__Task statement__. Find all the lines in the material below with the word "potted", and copy them.

__Recorded data__.
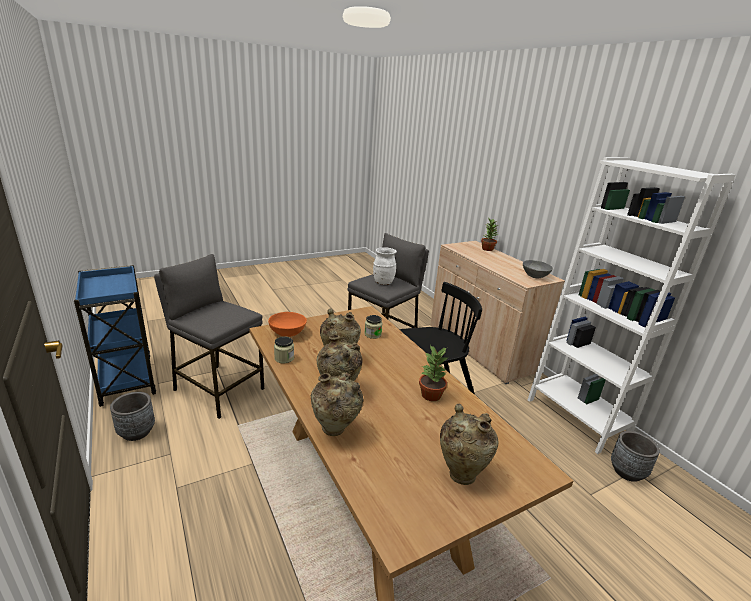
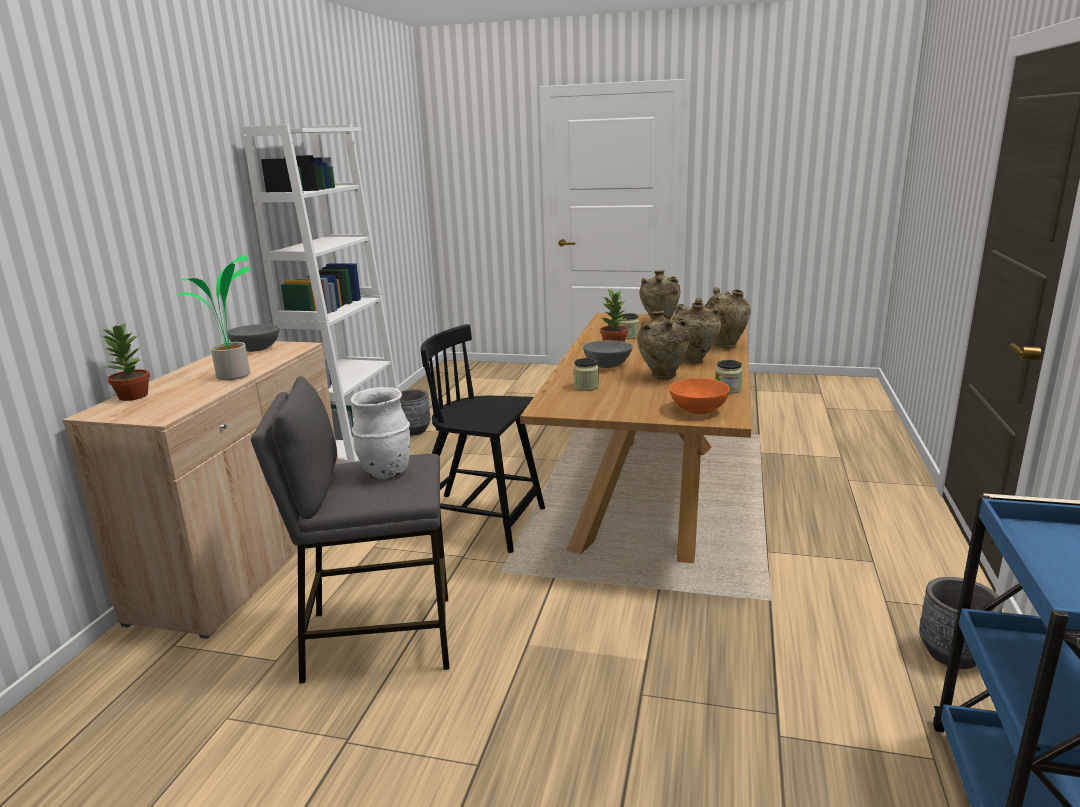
camera: 135 degrees left, 5 degrees down
grey stool [154,254,264,419] -> none
none -> potted plant [175,255,250,380]
none -> grey bowl [583,340,633,368]
none -> jar [619,313,639,339]

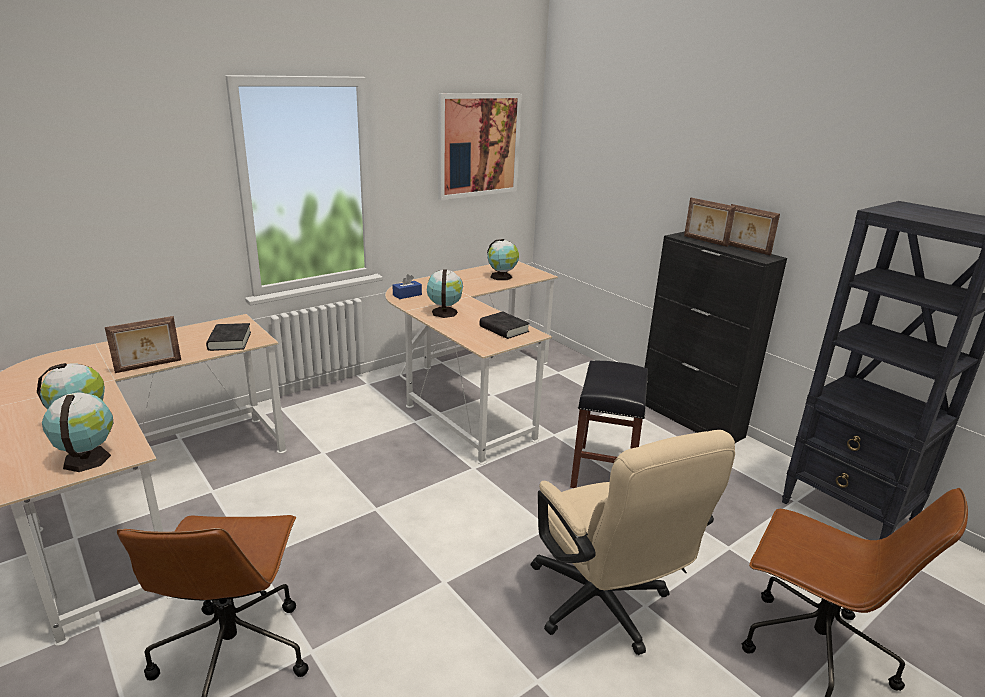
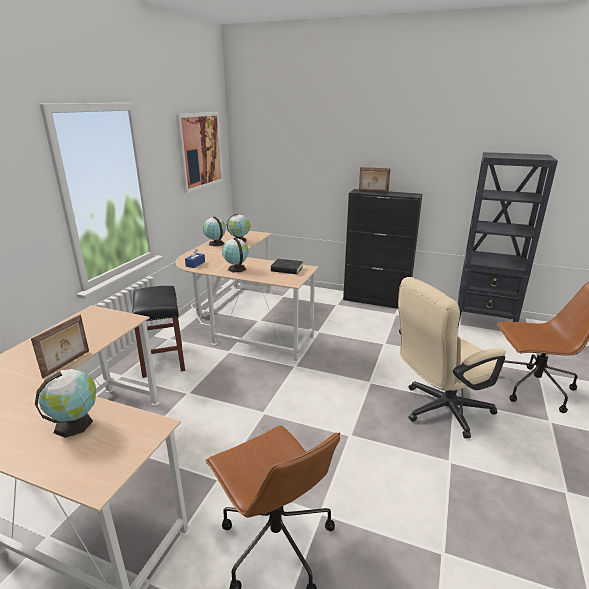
camera: 30 degrees left, 0 degrees up
globe [42,392,113,472] -> globe moved to [203,217,226,246]
black book [206,323,251,351] -> none
beige office chair [531,430,735,655] -> beige office chair turned 120 degrees clockwise [398,277,506,439]
black stool [570,361,648,488] -> black stool moved to [132,286,185,378]
picture frame [729,204,780,256] -> none

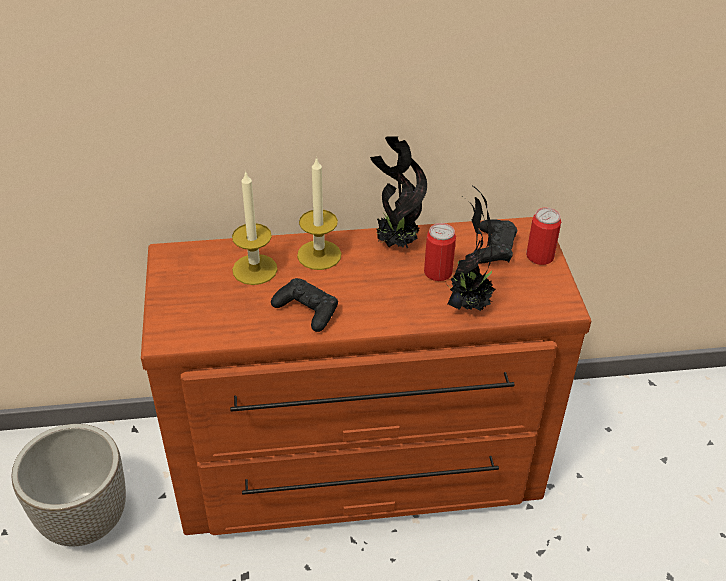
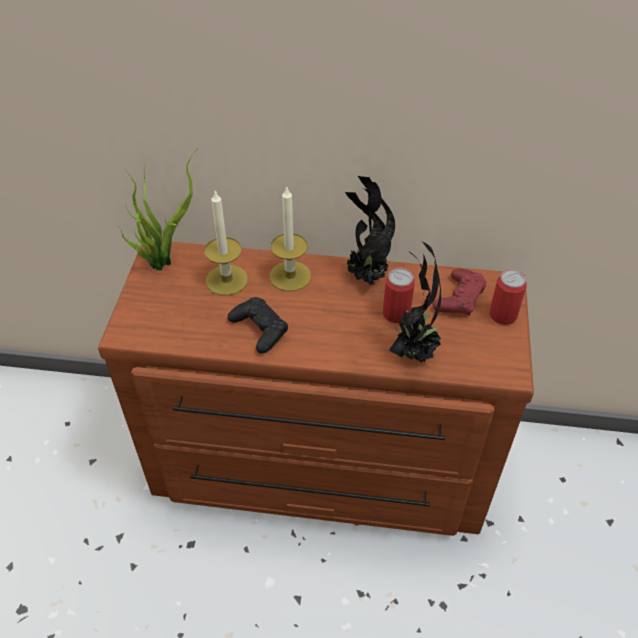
camera: 15 degrees right, 5 degrees up
planter [11,424,126,546] -> none
black game controller [479,219,517,263] -> red game controller [432,268,487,316]
none -> potted plant [118,149,198,271]

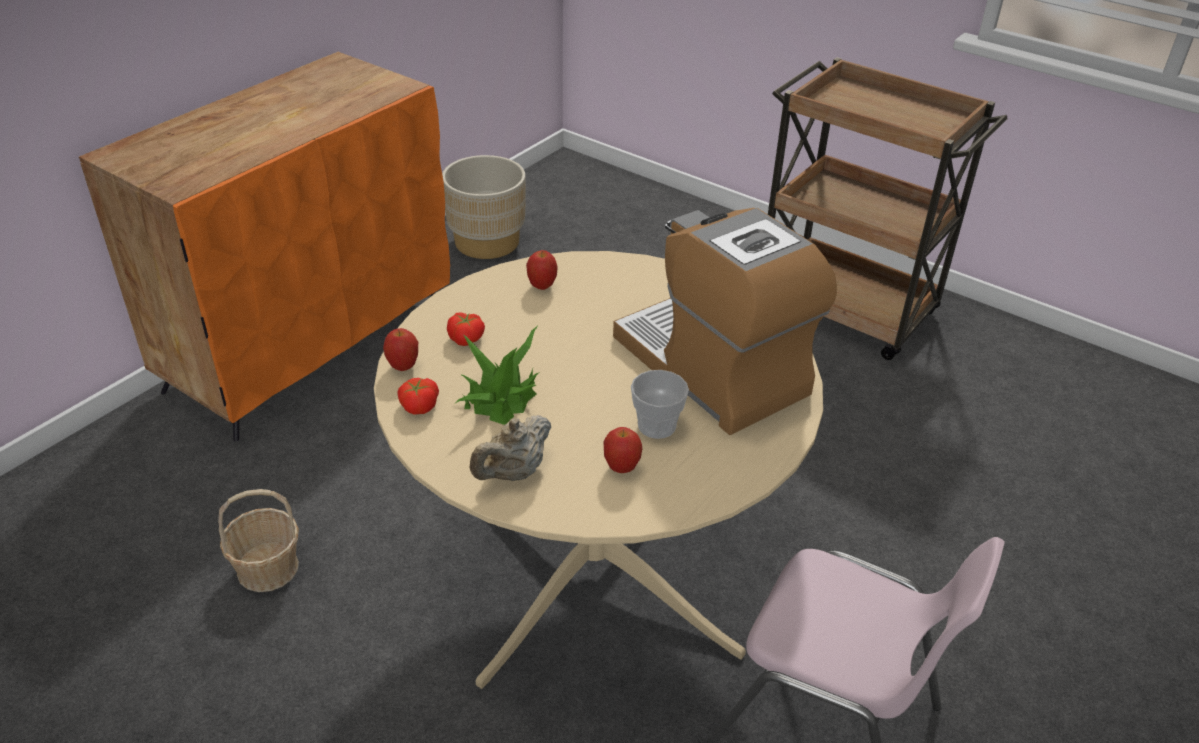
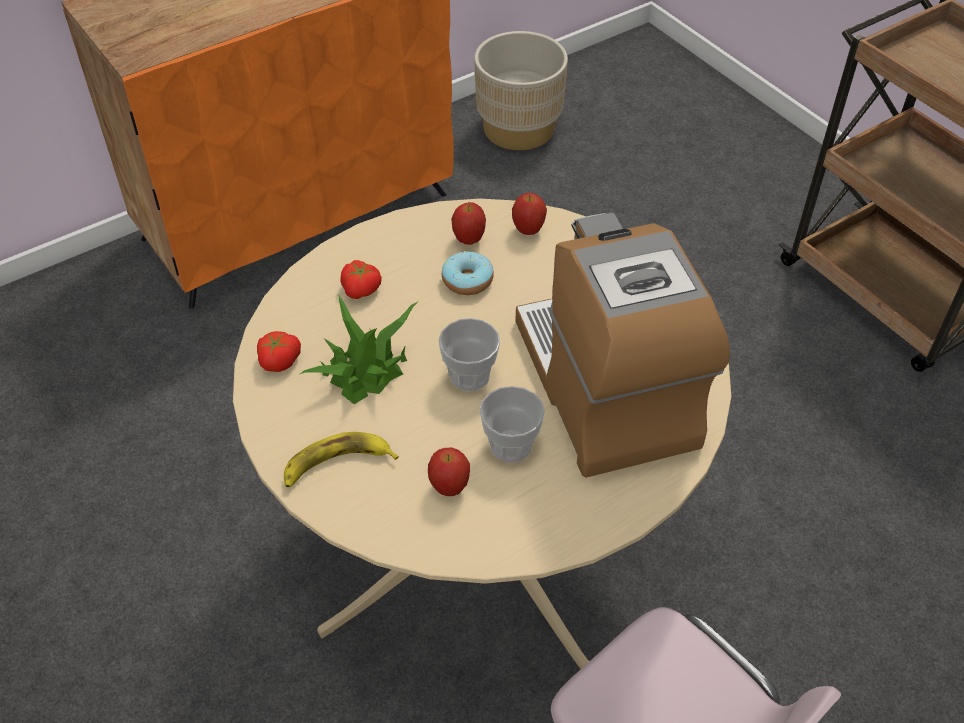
camera: 20 degrees right, 10 degrees up
basket [218,489,299,592] -> none
apple [383,328,418,371] -> apple moved to [512,193,547,235]
beige teapot [470,415,551,481] -> banana [284,432,399,488]
none -> cup [438,318,500,391]
none -> donut [442,251,494,295]

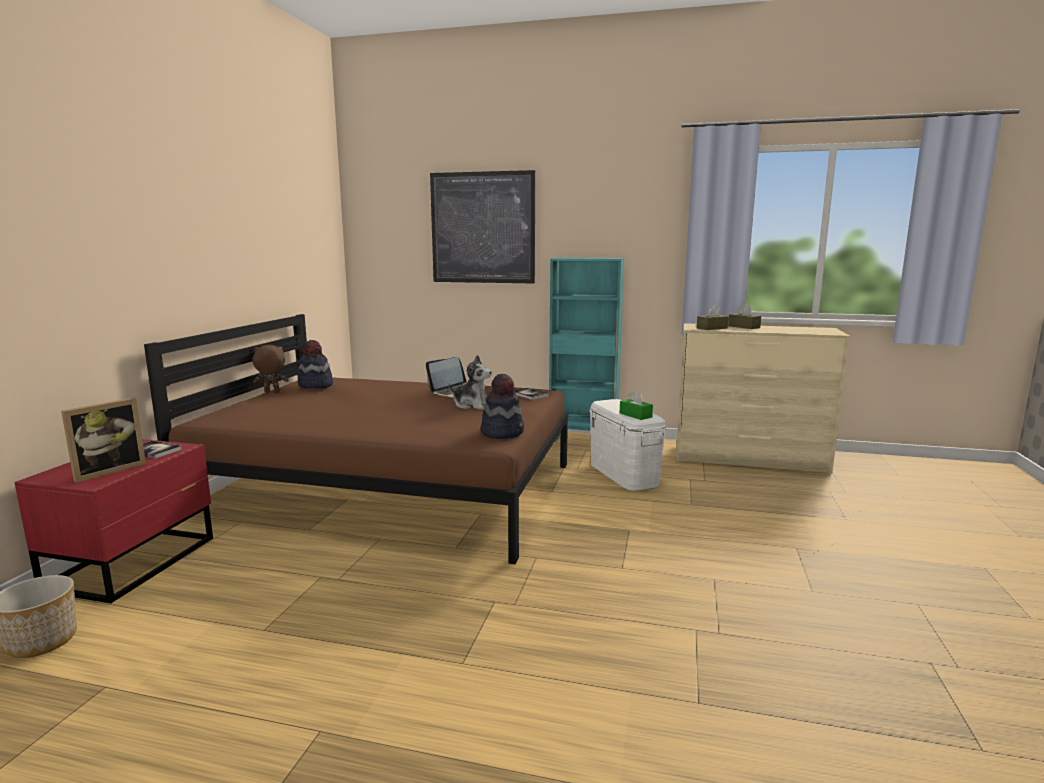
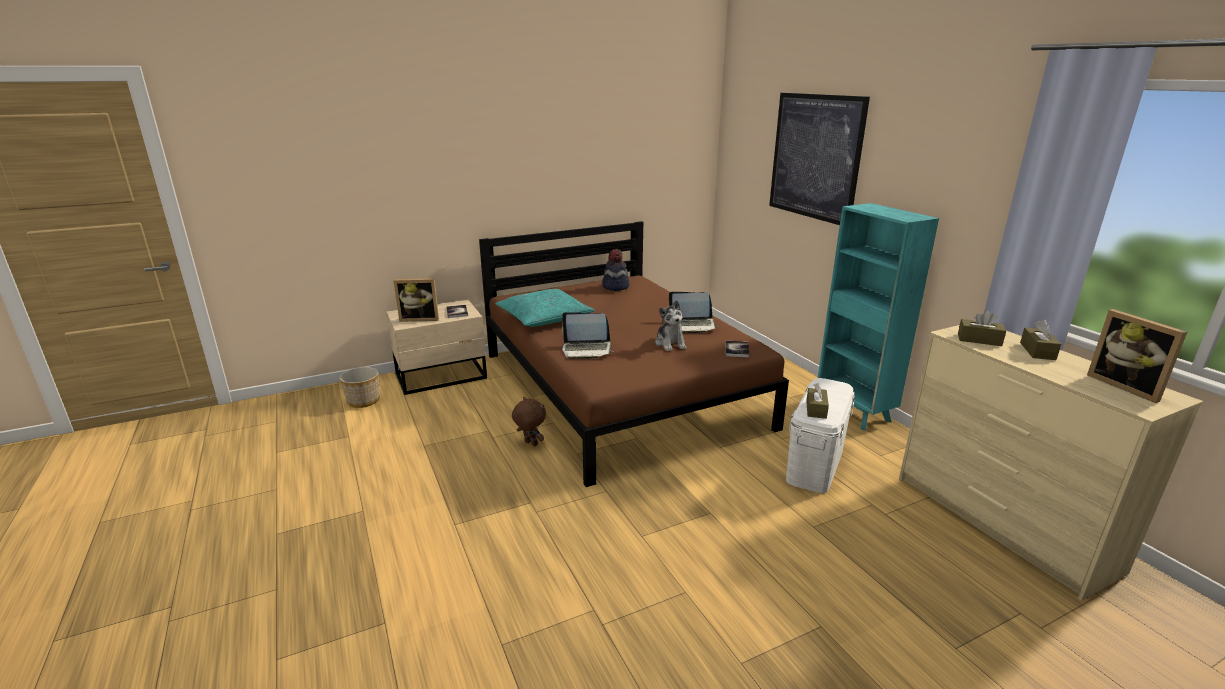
camera: 50 degrees right, 10 degrees up
red nightstand [14,439,213,603] -> beige nightstand [386,300,487,395]
brown plush toy [253,345,289,392] -> brown plush toy moved to [512,397,546,446]
hat [481,374,524,439] -> none
green tissue box [620,390,653,420] -> brown tissue box [806,383,829,419]
none -> turquoise pillow [496,289,595,327]
none -> laptop [562,312,613,359]
none -> picture frame [1087,309,1187,403]

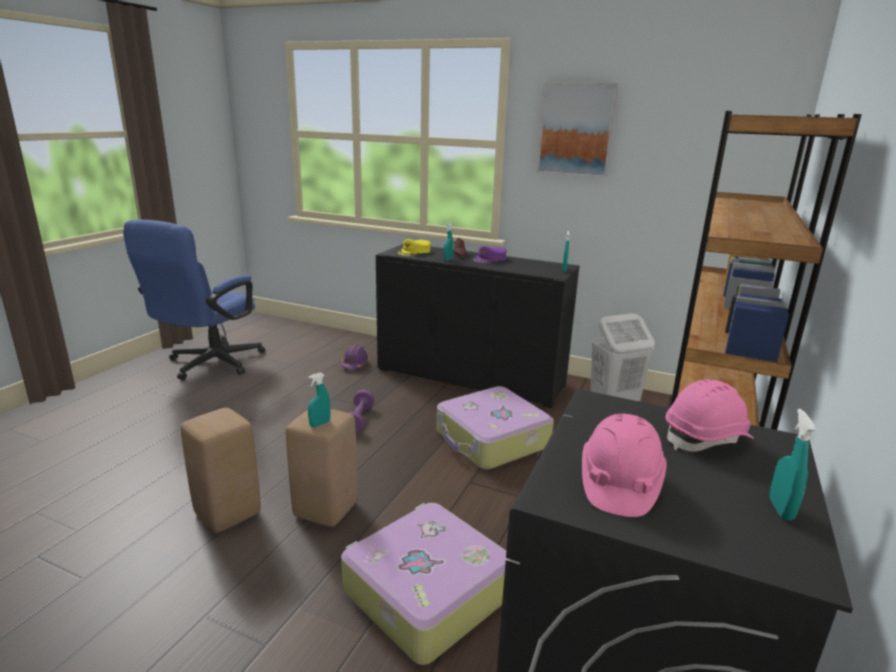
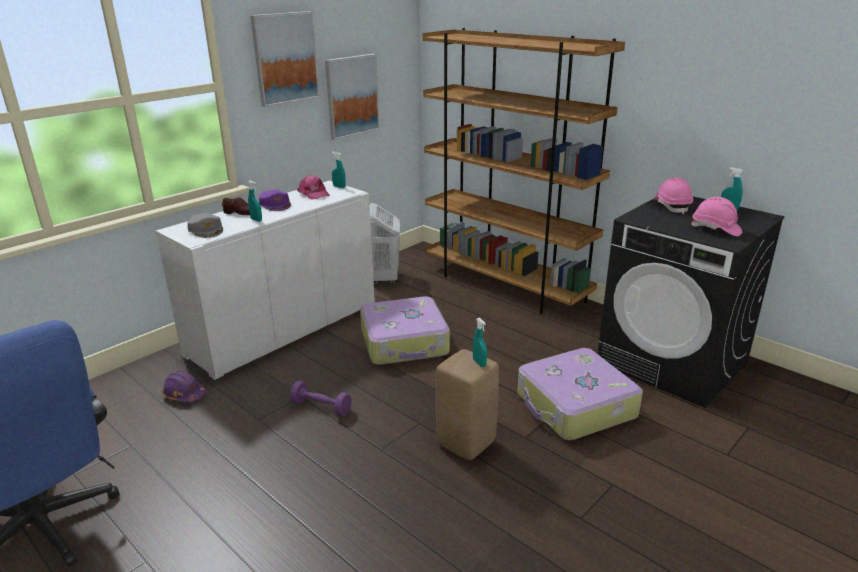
camera: 70 degrees left, 5 degrees up
beige stool [180,408,261,533] -> none
black cabinet [376,244,579,408] -> white cabinet [156,181,375,380]
yellow cap [398,239,431,256] -> grey cap [187,213,223,238]
none -> pink cap [297,175,330,200]
none -> picture [325,54,380,140]

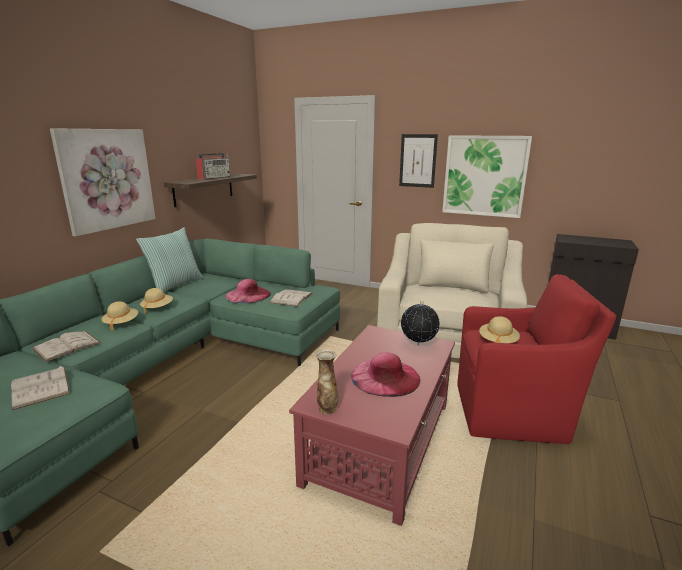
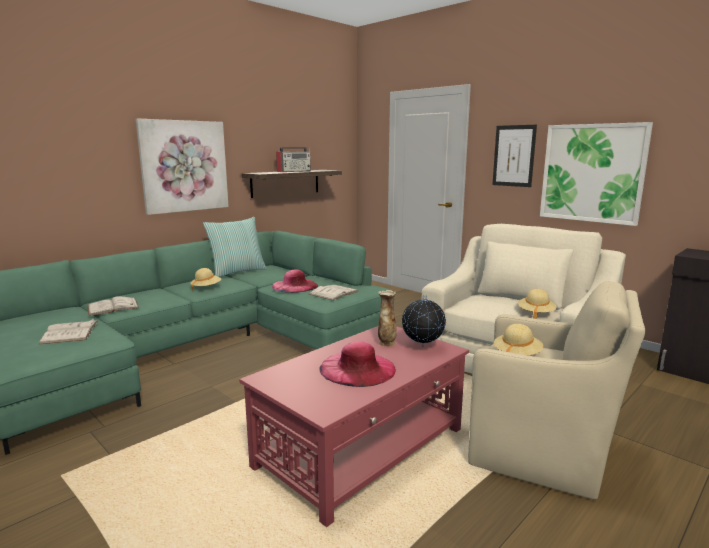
camera: 20 degrees right, 5 degrees down
beige hat [101,301,138,331] -> beige hat moved to [518,289,557,319]
vase [315,349,338,415] -> vase moved to [378,290,397,347]
red armchair [457,274,616,444] -> beige armchair [468,281,645,500]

__Reply__.
none -> potted plant [175,255,250,380]
none -> potted plant [118,149,198,271]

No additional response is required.